A cura di Francesco Saverio Trincia e Stefano Bancalari, docenti alla Facoltà di Filosofia dell’Università “la Sapienza” di Roma, il testo raccoglie gli atti del convegno Il problema del soggetto nella filosofia contemporanea, tenutosi nel febbraio 2005 a Roma, per iniziativa dello stesso Francesco Saverio Trincia (Dipartimento di studi filosofici ed epistemologici della Facoltà di Filosofia dell’Università “la Sapienza” di Roma), Gianna Gigliotti e Aldo Brancacci (Dottorato in Filosofia della facoltà di Lettere e Filosofia dell’Università di Roma Tor Vergata).
I dieci interventi affrontano, da punti di vista tutt’altro che affini, spesso radicalmente distanti, ‘la questione del soggetto’, assunta, pur nella sua attuale problematicità, come tema centrale della filosofia contemporanea, se non altro proprio perché punto di incrocio delle diverse prospettive filosofiche qui in campo. Che la sfida sia trovare un «ordine significativo», o per lo meno una «traccia unitaria», tra queste divergenze prospettiche, lo afferma del resto lo stesso Trincia nell’Introduzione al testo, constatando l’eterogeneità delle prese di posizione, e imputandola alla natura paradossale, ma al contempo di inesauribile fecondità filosofica, dell’oggetto d’indagine, il soggetto appunto. L’angolo oscuro della soggettività, è infatti il titolo del saggio conclusivo di Trincia, efficace citazione husserliana che rivela forse uno dei tratti che accomuna gran parte dei saggi: si può cioè individuare nell’approccio fenomenologico, e insieme nella presa di distanza da esso, uno sfondo teorico che taglia trasversalmente il testo, sia che si tratti, è il caso di Trincia, Rudolf Bernet e Jocelyn Benoist, di proposte che più direttamente prendono le mosse dalla fenomenologia husserliana, sia che ci si muova, nei saggi di Stefano Bancalari e Marco Maria Olivetti, all’interno o nelle vicinanze della filosofia levinasiana, sia che, infine, si operi un più o meno esplicito rifiuto della tradizionale soggettività fenomenologica, in Remo Bodei, Roberto Brigati, Carlo Scognamiglio e Giacomo Marramao.

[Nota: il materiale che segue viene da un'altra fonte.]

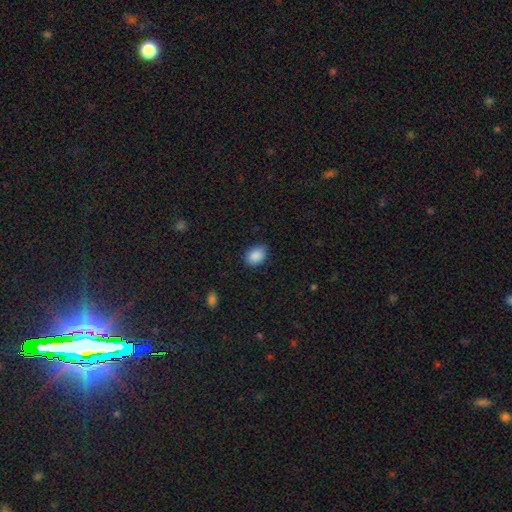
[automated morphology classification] Overall: smooth (89%). How rounded: in between (76%). Merging: none (79%).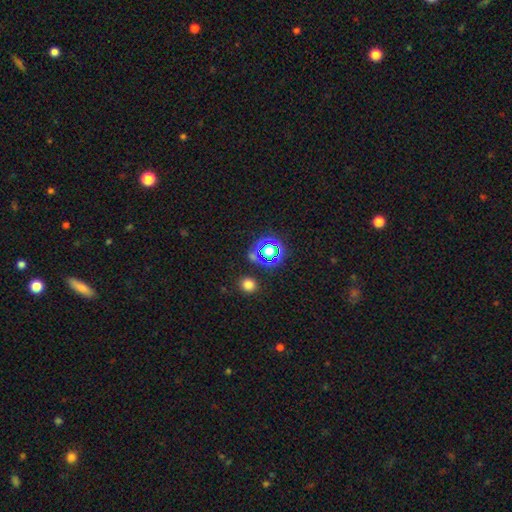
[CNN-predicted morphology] smooth-or-featured: star or artifact: 60% | smooth: 33% | featured or disk: 7%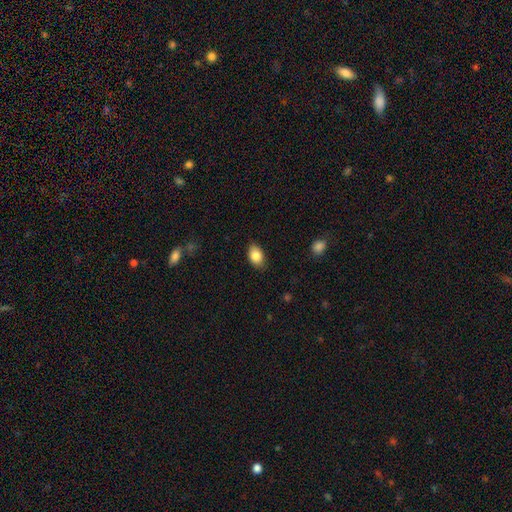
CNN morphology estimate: Smooth or featured: smooth — 86% (star or artifact — 8%)
How rounded: in between — 85% (round — 14%)
Merging: none — 83% (minor disturbance — 14%)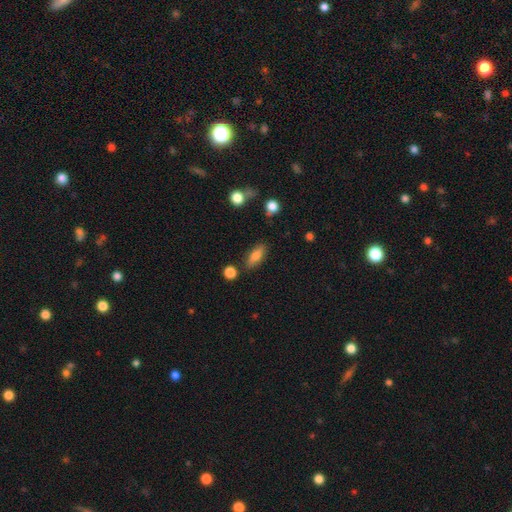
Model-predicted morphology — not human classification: Smooth or featured? smooth (76%)
How rounded? in between (69%)
Merging? none (81%)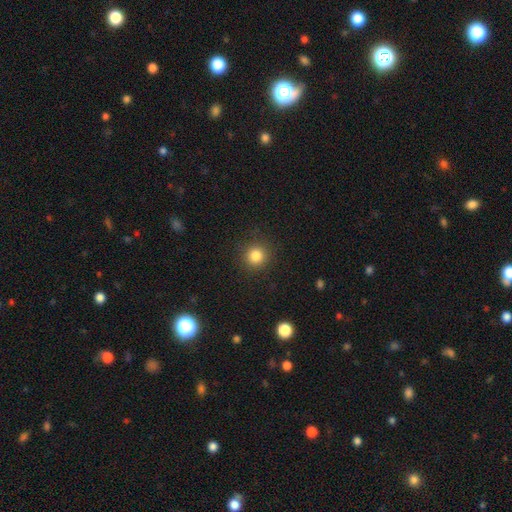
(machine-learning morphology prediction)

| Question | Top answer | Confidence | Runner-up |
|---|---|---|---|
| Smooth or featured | smooth | 83% | star or artifact (12%) |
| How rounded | round | 93% | in between (6%) |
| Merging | none | 90% | minor disturbance (6%) |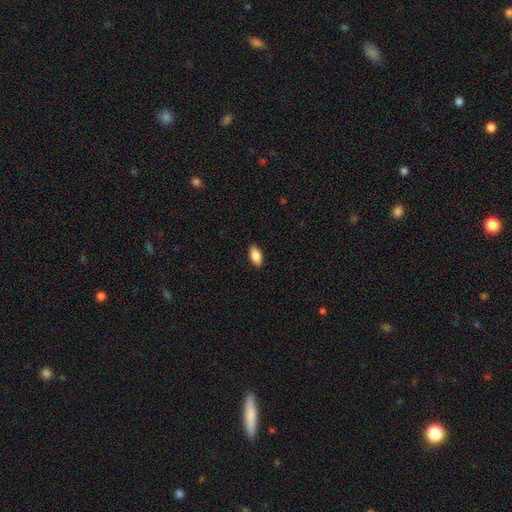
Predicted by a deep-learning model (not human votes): This appears to be a smooth galaxy with no disk features (89%) that is in between round and cigar-shaped (93%). Merging: none (89%).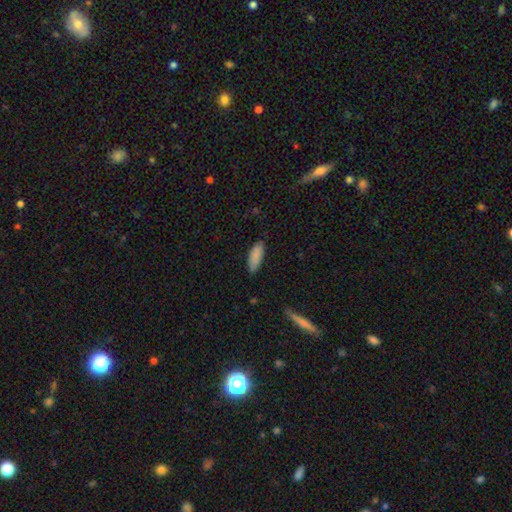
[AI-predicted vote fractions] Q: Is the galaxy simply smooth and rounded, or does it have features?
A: smooth — 87%.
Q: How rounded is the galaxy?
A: in between — 74%.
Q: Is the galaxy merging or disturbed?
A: none — 77%.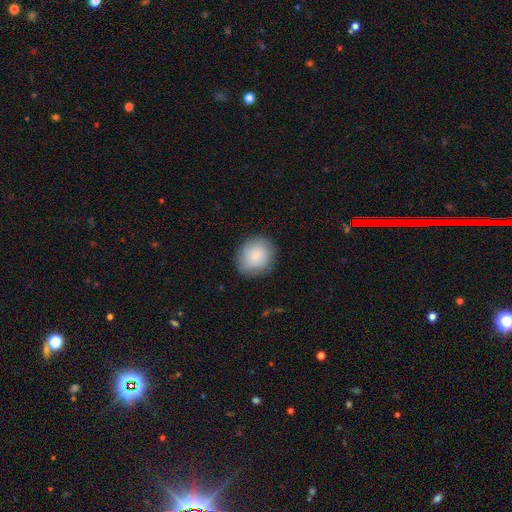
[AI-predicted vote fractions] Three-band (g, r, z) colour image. It shows a smooth galaxy with no disk features (77%) that is round (80%). Merging: none (79%).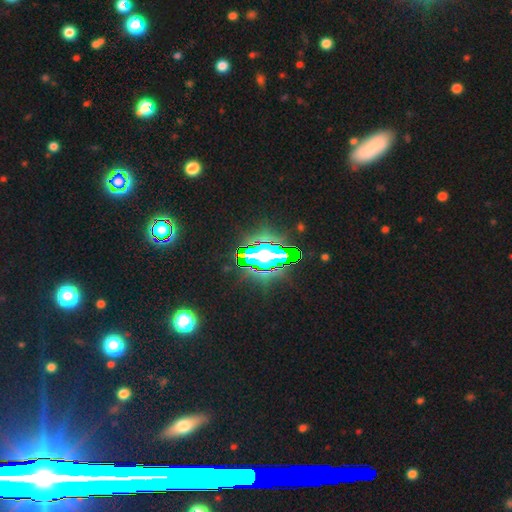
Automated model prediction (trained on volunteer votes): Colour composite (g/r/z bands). It shows a star or artifact, not a galaxy (73%).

In Intersoggettività e religione di Olivetti, saggio in cui si sostiene la tesi, di ispirazione levinasiana, affrontata però in modo originale, che «il soggetto o la persona sia prima dell’essere» (p. 21), e nello scritto di Bancalari, Phénoménologie e mythe de l’hypostase, incentrato sull’analisi della nozione di ‘ipostasi’ nel primo Levinas, si può individuare il comune tentativo di estrarre la soggettività fenomenologica da una dimensione “ristretta”, “solitaria” – quella della prima persona, del modo verbale indicativo (in Olivetti); quella dell’ipostasi, di fronte all’il y a impersonale (in Levinas) – dimensione in cui il soggetto sembra essere chiuso in una scena teatrale, della tragedia e del mito, e da cui, tanto Olivetti, quanto Bancalari, muovono rinvenendo la possibilità di un «intervallo», il primo, e l’eterogeneità irriducibile tra «realtà dell’ipostasi» e «realtà dell’esperienza» il secondo.
Nel saggio Autocoscienza affettiva di Bernet, se l’obiettivo è quello, a prima vista opposto, di difendere l’autonomia della coscienza, si ha a che fare però con l’esigenza analoga di evitare che la coscienza assuma la forma di «uno statico e rappresentazionale aver-coscienza di un oggetto» (p. 51). A tal fine l’autore affronta un’analisi delle forme dell’autocoscienza che si sottraggono, a suo avviso, alla struttura della coscienza intenzionale, cioè la sensazione cinestetica e il mutamento traumatico, che caratterizzano l’autocoscienza stessa come «affettiva», in una dimensione pre-intenzionale e pre-riflessiva. Si può allo stesso modo interpretare l’intervento di Benoist, Le funzioni del soggetto, che, sulla scorta dello studio di base linguistica di Vincent Descombes, tenta di far uscire il soggetto fenomenologico da una certa ‘staticità’: il soggetto può essere tale solo se pratico, attivo, soggetto d’azione – o di passione, come suggerisce in chiusura l’autore – e per ciò «contestualizzato», inserito nel reale, colto nel suo essere investito di realtà.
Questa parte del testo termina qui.